Description of the task> Each entry that follows is to be copied exactly, minus any pictures.

(Items listed in a dataset)
──────
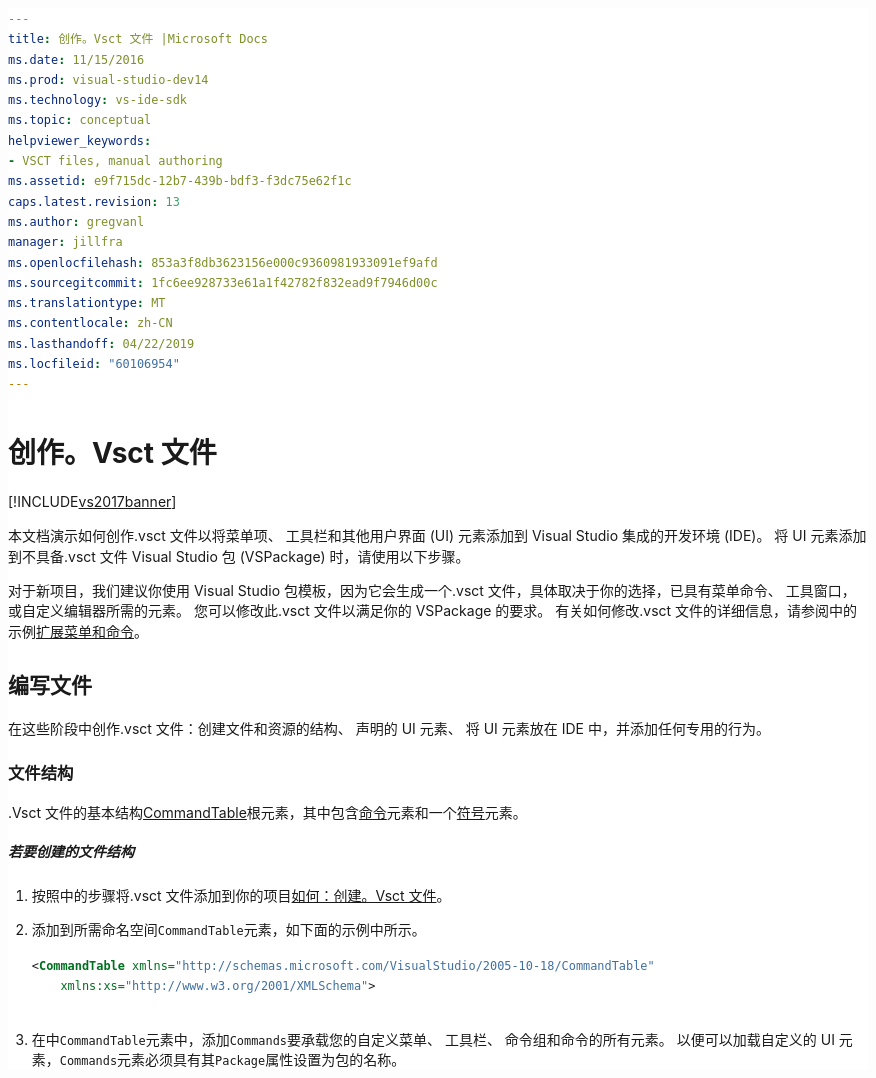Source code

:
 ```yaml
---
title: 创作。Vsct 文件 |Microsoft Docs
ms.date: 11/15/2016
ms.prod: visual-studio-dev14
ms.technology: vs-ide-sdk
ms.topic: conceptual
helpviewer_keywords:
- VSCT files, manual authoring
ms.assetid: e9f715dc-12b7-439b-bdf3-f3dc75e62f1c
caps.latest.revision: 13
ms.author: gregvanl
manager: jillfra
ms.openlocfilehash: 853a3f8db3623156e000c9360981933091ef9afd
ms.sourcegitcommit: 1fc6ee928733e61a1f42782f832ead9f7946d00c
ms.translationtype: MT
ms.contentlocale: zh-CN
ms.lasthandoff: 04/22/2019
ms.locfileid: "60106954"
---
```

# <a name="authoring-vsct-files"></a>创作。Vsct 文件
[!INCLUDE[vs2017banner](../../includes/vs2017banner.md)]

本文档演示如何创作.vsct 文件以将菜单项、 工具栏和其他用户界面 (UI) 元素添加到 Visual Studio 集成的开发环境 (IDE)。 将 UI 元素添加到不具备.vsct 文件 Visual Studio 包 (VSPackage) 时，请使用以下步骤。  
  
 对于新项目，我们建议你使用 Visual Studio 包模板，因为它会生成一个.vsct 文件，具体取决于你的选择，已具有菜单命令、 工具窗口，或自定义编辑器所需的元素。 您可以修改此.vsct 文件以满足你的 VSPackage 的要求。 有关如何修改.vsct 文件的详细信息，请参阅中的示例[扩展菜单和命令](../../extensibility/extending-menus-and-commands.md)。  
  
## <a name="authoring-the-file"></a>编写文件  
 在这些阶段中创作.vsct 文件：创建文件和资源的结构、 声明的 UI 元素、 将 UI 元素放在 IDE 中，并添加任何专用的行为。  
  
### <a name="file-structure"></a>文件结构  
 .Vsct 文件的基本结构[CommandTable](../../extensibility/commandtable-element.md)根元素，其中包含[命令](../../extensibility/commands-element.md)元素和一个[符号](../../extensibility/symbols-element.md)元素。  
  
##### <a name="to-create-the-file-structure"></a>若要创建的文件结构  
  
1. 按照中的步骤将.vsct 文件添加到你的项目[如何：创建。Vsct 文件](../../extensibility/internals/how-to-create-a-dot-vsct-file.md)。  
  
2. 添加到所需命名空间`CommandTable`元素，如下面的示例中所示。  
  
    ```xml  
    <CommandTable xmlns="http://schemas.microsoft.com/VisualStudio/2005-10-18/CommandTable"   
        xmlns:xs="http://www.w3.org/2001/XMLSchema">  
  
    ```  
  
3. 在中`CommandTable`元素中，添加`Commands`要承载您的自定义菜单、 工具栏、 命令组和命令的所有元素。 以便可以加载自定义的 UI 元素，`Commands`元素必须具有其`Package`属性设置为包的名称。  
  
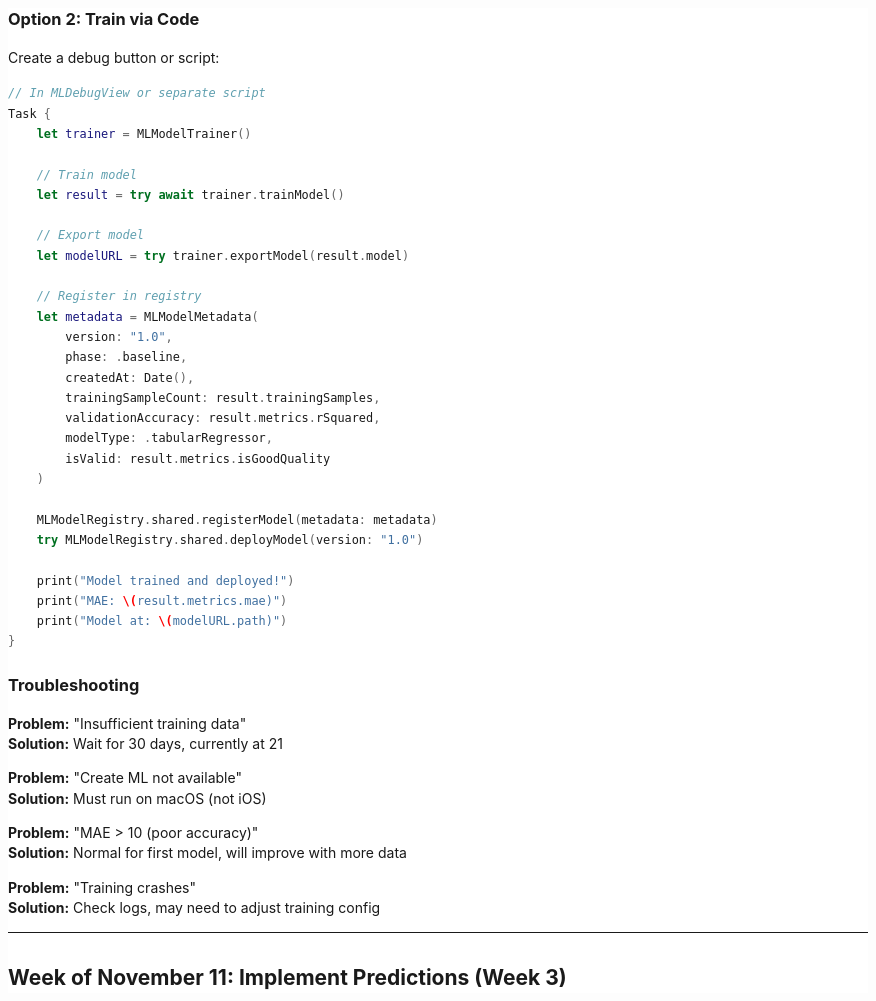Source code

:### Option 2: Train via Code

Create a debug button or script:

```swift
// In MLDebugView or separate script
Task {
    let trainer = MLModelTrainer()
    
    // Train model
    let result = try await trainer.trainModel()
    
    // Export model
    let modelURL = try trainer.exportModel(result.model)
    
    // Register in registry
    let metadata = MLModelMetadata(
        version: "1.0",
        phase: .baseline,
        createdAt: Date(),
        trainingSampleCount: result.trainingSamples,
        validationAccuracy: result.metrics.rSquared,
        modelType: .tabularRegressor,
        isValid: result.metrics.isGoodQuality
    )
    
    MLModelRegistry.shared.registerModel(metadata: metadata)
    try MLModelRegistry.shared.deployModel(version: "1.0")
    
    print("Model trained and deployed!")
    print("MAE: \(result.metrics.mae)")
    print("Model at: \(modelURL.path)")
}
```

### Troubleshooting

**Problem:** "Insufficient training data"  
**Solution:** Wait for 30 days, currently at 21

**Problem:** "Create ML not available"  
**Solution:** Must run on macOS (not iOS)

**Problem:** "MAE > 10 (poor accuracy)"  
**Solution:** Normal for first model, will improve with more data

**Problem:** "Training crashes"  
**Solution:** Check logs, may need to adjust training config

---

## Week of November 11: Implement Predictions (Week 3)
──────
Solution to this task>
Source code

:
 ```yaml
---
title: 创作。Vsct 文件 |Microsoft Docs
ms.date: 11/15/2016
ms.prod: visual-studio-dev14
ms.technology: vs-ide-sdk
ms.topic: conceptual
helpviewer_keywords:
- VSCT files, manual authoring
ms.assetid: e9f715dc-12b7-439b-bdf3-f3dc75e62f1c
caps.latest.revision: 13
ms.author: gregvanl
manager: jillfra
ms.openlocfilehash: 853a3f8db3623156e000c9360981933091ef9afd
ms.sourcegitcommit: 1fc6ee928733e61a1f42782f832ead9f7946d00c
ms.translationtype: MT
ms.contentlocale: zh-CN
ms.lasthandoff: 04/22/2019
ms.locfileid: "60106954"
---
```

# <a name="authoring-vsct-files"></a>创作。Vsct 文件
[!INCLUDE[vs2017banner](../../includes/vs2017banner.md)]

本文档演示如何创作.vsct 文件以将菜单项、 工具栏和其他用户界面 (UI) 元素添加到 Visual Studio 集成的开发环境 (IDE)。 将 UI 元素添加到不具备.vsct 文件 Visual Studio 包 (VSPackage) 时，请使用以下步骤。  
  
 对于新项目，我们建议你使用 Visual Studio 包模板，因为它会生成一个.vsct 文件，具体取决于你的选择，已具有菜单命令、 工具窗口，或自定义编辑器所需的元素。 您可以修改此.vsct 文件以满足你的 VSPackage 的要求。 有关如何修改.vsct 文件的详细信息，请参阅中的示例[扩展菜单和命令](../../extensibility/extending-menus-and-commands.md)。  
  
## <a name="authoring-the-file"></a>编写文件  
 在这些阶段中创作.vsct 文件：创建文件和资源的结构、 声明的 UI 元素、 将 UI 元素放在 IDE 中，并添加任何专用的行为。  
  
### <a name="file-structure"></a>文件结构  
 .Vsct 文件的基本结构[CommandTable](../../extensibility/commandtable-element.md)根元素，其中包含[命令](../../extensibility/commands-element.md)元素和一个[符号](../../extensibility/symbols-element.md)元素。  
  
##### <a name="to-create-the-file-structure"></a>若要创建的文件结构  
  
1. 按照中的步骤将.vsct 文件添加到你的项目[如何：创建。Vsct 文件](../../extensibility/internals/how-to-create-a-dot-vsct-file.md)。  
  
2. 添加到所需命名空间`CommandTable`元素，如下面的示例中所示。  
  
    ```xml  
    <CommandTable xmlns="http://schemas.microsoft.com/VisualStudio/2005-10-18/CommandTable"   
        xmlns:xs="http://www.w3.org/2001/XMLSchema">  
  
    ```  
  
3. 在中`CommandTable`元素中，添加`Commands`要承载您的自定义菜单、 工具栏、 命令组和命令的所有元素。 以便可以加载自定义的 UI 元素，`Commands`元素必须具有其`Package`属性设置为包的名称。  
  
Source code

:### Option 2: Train via Code

Create a debug button or script:

```swift
// In MLDebugView or separate script
Task {
    let trainer = MLModelTrainer()
    
    // Train model
    let result = try await trainer.trainModel()
    
    // Export model
    let modelURL = try trainer.exportModel(result.model)
    
    // Register in registry
    let metadata = MLModelMetadata(
        version: "1.0",
        phase: .baseline,
        createdAt: Date(),
        trainingSampleCount: result.trainingSamples,
        validationAccuracy: result.metrics.rSquared,
        modelType: .tabularRegressor,
        isValid: result.metrics.isGoodQuality
    )
    
    MLModelRegistry.shared.registerModel(metadata: metadata)
    try MLModelRegistry.shared.deployModel(version: "1.0")
    
    print("Model trained and deployed!")
    print("MAE: \(result.metrics.mae)")
    print("Model at: \(modelURL.path)")
}
```

### Troubleshooting

**Problem:** "Insufficient training data"  
**Solution:** Wait for 30 days, currently at 21

**Problem:** "Create ML not available"  
**Solution:** Must run on macOS (not iOS)

**Problem:** "MAE > 10 (poor accuracy)"  
**Solution:** Normal for first model, will improve with more data

**Problem:** "Training crashes"  
**Solution:** Check logs, may need to adjust training config

---

## Week of November 11: Implement Predictions (Week 3)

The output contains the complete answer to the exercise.